1. y Charles Zalabak*
Graduating with a bachelor’s degree in engineering physics
(communication requirement: one semester of public speaking)
I went to work for the National Advisory Committee for
Aeronautics (NACA) as a research scientist. When the NACA
became a part of the National Aeronautics and Space
Administration NASA), I was more concerned with product
development. The working conditions were very good by my
evaluations. Resources were adequate (a researcher will almost
always claim a better job could be done with more money and
what it can buy in simulations, manpower, supplies, and time),
the environment was stimulating (exciting fields of inquiry,
capable and generally compatible people), and a review process
by which the research projects were maintained was consistent
with needs.
To examine the process of communication as I experienced it at
NASA, let me describe several assignments and leave the details
of communication analysis to the student and to those better
qualified than I.
As a new employee just out of school, one might expect to do
menial tasks, of course. One of my first assignments in the
research environment was the plotting of curves, whereby it is
possible to deduce a mathematical relationship or to check how
closely the experimental data fit the theoretical curve. Today,
of course, electronic curve plotters eliminate the tedium, except
as it applies to the programmer. Whether an assignment is
individually completed or performed with sophisticated
technology, the scientist is concerned with determining what are
meaningful data. What should be accepted and what should be
rejected? How accurate are the standards we use for judgment?
I have frequently asked myself the questions: What about data
that were rejected on the basis of such situations as instrument

2. error or nonstable set point? Were some of those data also
meaningful? If so, what was the impact of discarding those
data?
As in most research environments, we were constrained in
design by a variety of limitations. I was assigned to create
mechanical designs to convey concepts, materials, and
dimensions for needed equipment such as a furnace capable of
high-temperature materials testing. Did the need for limitations
provide equipment (and resulting data) that could be misused by
persons not fully understanding the limitations?
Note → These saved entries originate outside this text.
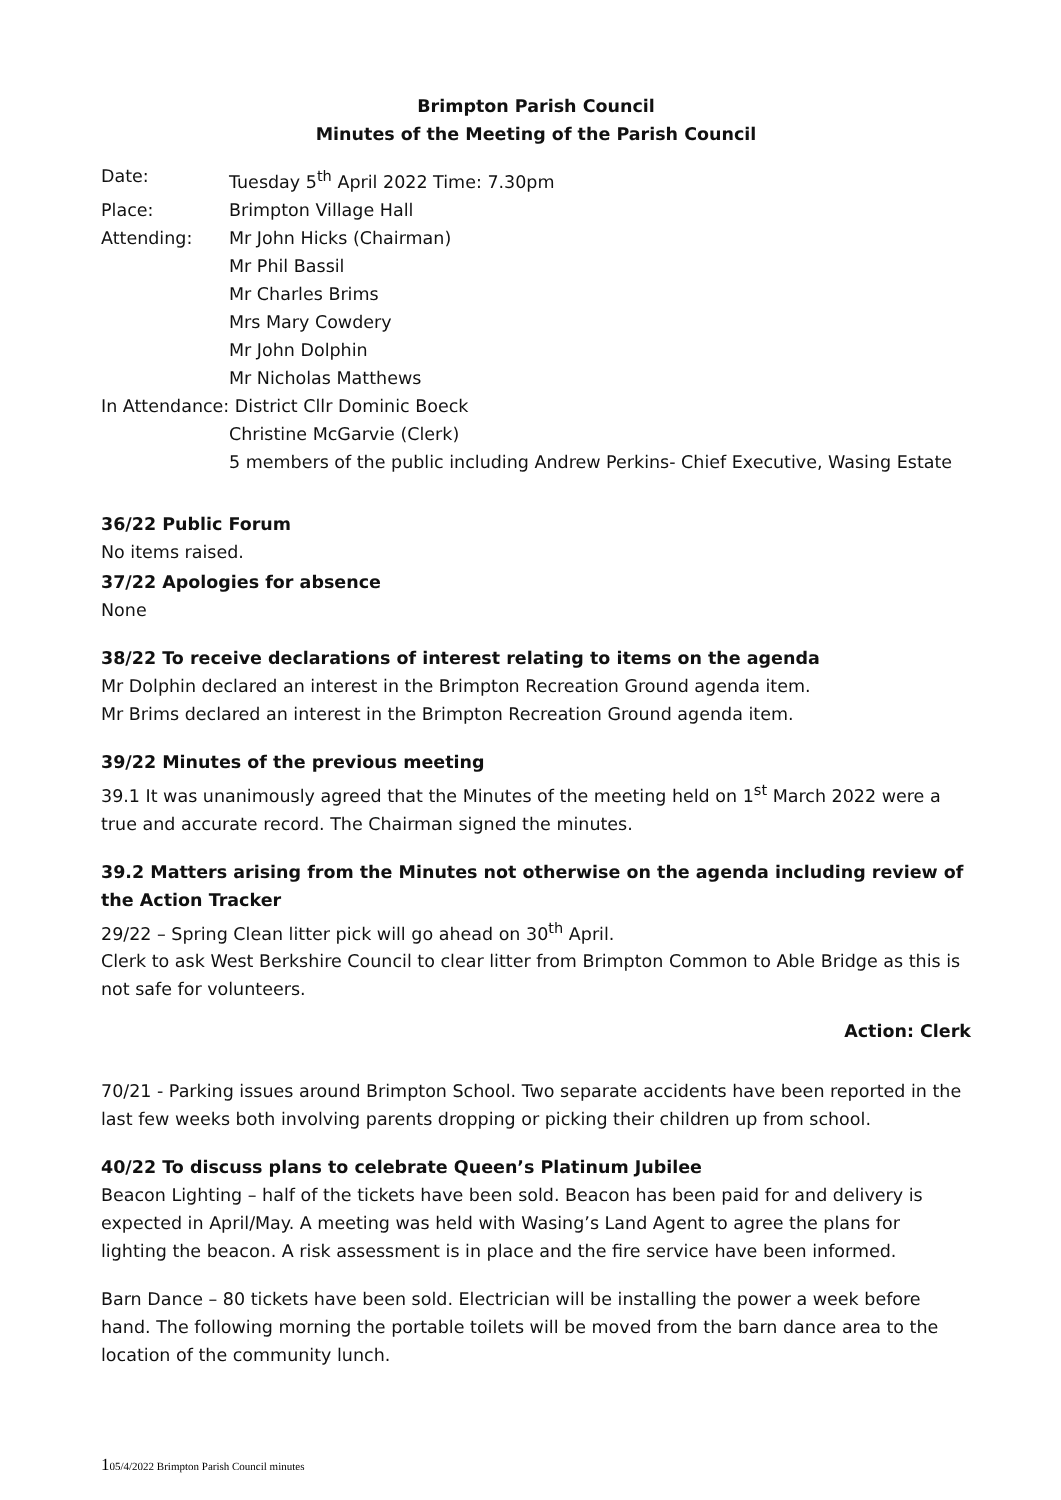Brimpton Parish Council
Minutes of the Meeting of the Parish Council
| Date: | Tuesday 5<sup>th</sup> April 2022 Time: 7.30pm |
| Place: | Brimpton Village Hall |
| Attending: | Mr John Hicks (Chairman) Mr Phil Bassil Mr Charles Brims Mrs Mary Cowdery Mr John Dolphin Mr Nicholas Matthews |
| In Attendance: District Cllr Dominic Boeck | |
| | Christine McGarvie (Clerk) 5 members of the public including Andrew Perkins- Chief Executive, Wasing Estate |
36/22 Public Forum
No items raised.
37/22 Apologies for absence
None
38/22 To receive declarations of interest relating to items on the agenda
Mr Dolphin declared an interest in the Brimpton Recreation Ground agenda item.
Mr Brims declared an interest in the Brimpton Recreation Ground agenda item.
39/22 Minutes of the previous meeting
39.1 It was unanimously agreed that the Minutes of the meeting held on 1<sup>st</sup> March 2022 were a true and accurate record. The Chairman signed the minutes.
39.2 Matters arising from the Minutes not otherwise on the agenda including review of the Action Tracker
29/22 – Spring Clean litter pick will go ahead on 30<sup>th</sup> April.
Clerk to ask West Berkshire Council to clear litter from Brimpton Common to Able Bridge as this is not safe for volunteers.
Action: Clerk
70/21 - Parking issues around Brimpton School. Two separate accidents have been reported in the last few weeks both involving parents dropping or picking their children up from school.
40/22 To discuss plans to celebrate Queen’s Platinum Jubilee
Beacon Lighting – half of the tickets have been sold. Beacon has been paid for and delivery is expected in April/May. A meeting was held with Wasing’s Land Agent to agree the plans for lighting the beacon. A risk assessment is in place and the fire service have been informed.
Barn Dance – 80 tickets have been sold. Electrician will be installing the power a week before hand. The following morning the portable toilets will be moved from the barn dance area to the location of the community lunch.
105/4/2022 Brimpton Parish Council minutes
Report writing—formal communication—was the culmination of
a research effort. After progress and findings had been
reviewed by supervisors and agreement had been obtained that
the results merited distribution, a draft report was prepared for
supervisor approval. Corrections made, the report was
submitted to an editorial committee that included a checker
(responsible for accuracy of formulas, calculations, and
references), a co-worker or two (not directly on the project),
and a person attempting to ensure the report would be
comprehensible to technical persons not in the same specialty
area (described as a mean intelligence). The author of the
report could expect sessions with the editorial committee to be
lengthy and somewhat combative. Following additional
corrections/approvals, the grammarians made their
recommendations. Final corrections, duplication, distribution,
and cataloguing were the responsibilities of the author(s).
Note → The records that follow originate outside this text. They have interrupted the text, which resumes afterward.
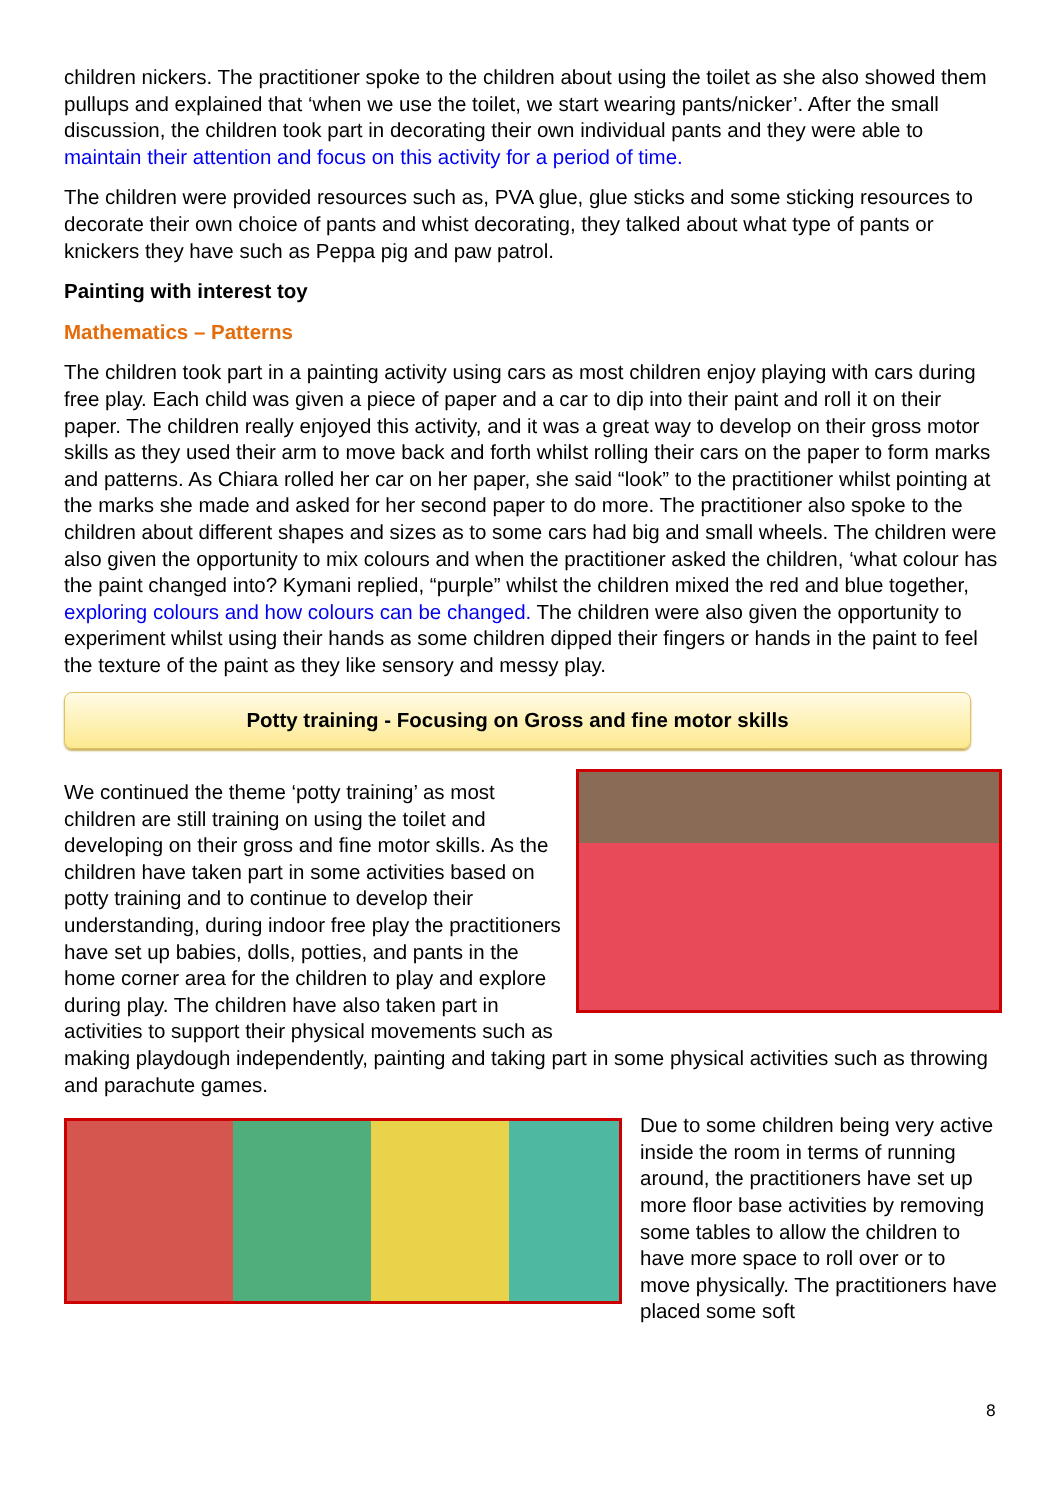children nickers. The practitioner spoke to the children about using the toilet as she also showed them pullups and explained that ‘when we use the toilet, we start wearing pants/nicker’. After the small discussion, the children took part in decorating their own individual pants and they were able to maintain their attention and focus on this activity for a period of time.
The children were provided resources such as, PVA glue, glue sticks and some sticking resources to decorate their own choice of pants and whist decorating, they talked about what type of pants or knickers they have such as Peppa pig and paw patrol.
Painting with interest toy
Mathematics – Patterns
The children took part in a painting activity using cars as most children enjoy playing with cars during free play. Each child was given a piece of paper and a car to dip into their paint and roll it on their paper. The children really enjoyed this activity, and it was a great way to develop on their gross motor skills as they used their arm to move back and forth whilst rolling their cars on the paper to form marks and patterns. As Chiara rolled her car on her paper, she said “look” to the practitioner whilst pointing at the marks she made and asked for her second paper to do more. The practitioner also spoke to the children about different shapes and sizes as to some cars had big and small wheels. The children were also given the opportunity to mix colours and when the practitioner asked the children, ‘what colour has the paint changed into? Kymani replied, “purple” whilst the children mixed the red and blue together, exploring colours and how colours can be changed. The children were also given the opportunity to experiment whilst using their hands as some children dipped their fingers or hands in the paint to feel the texture of the paint as they like sensory and messy play.
Potty training - Focusing on Gross and fine motor skills
We continued the theme ‘potty training’ as most children are still training on using the toilet and developing on their gross and fine motor skills. As the children have taken part in some activities based on potty training and to continue to develop their understanding, during indoor free play the practitioners have set up babies, dolls, potties, and pants in the home corner area for the children to play and explore during play. The children have also taken part in activities to support their physical movements such as making playdough independently, painting and taking part in some physical activities such as throwing and parachute games.
Due to some children being very active inside the room in terms of running around, the practitioners have set up more floor base activities by removing some tables to allow the children to have more space to roll over or to move physically. The practitioners have placed some soft
8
Communicating the results was part of the research assignment.
The communication examples, questions, and concerns I have
described were basic to most of my assignments. Additionally,
technical reviews as presenter or participant were common at
various levels in both group and interpersonal settings. Again,
the responsibility to examine and critique was as much a part of
the job as actual manipulation of data.

3. Throughout, I found an honest, ethical relationship pervasive
among people, a sincere attempt to present findings with full
disclosure of the limitations. And yet, we have witnessed a
space-mission failure resulting in death. And digressing to
other areas of science, we remember Nobel felt compelled to
fund a commemoration of peace efforts because his discovery of
dynamite was so devastating. We note the pollution of air,
water, and land due to accidents arising from nuclear fission
and the potential pollution from fission residues that require
disposal. Disposal of toxins from manufacturing processes
poses increasing problems, as does the use of toxins by
inadequately informed people. The list can be continued.
However, the point is that in each case the initial product was to
improve the lot of the human race—from dynamite as a source
of concentrated energy to pesticides that improve agricultural
productivity and facilitate distribution.
So what about communication (besides the fact that a lack of
communication contributed to the above-cited problems)? I see
work being done to advance the discipline. As cause and effect
become better defined, the potential for abuses grows. Can the
student of communication help establish a course of action to
forestall these abuses, as well as guide the technical community
so they may better convey the totality of information?
1. How does Zalabak see human communication influencing
scientific progress?
2. Can you identify other examples of scientific problems
related to human communication?
3. How should scientists be trained in human communication?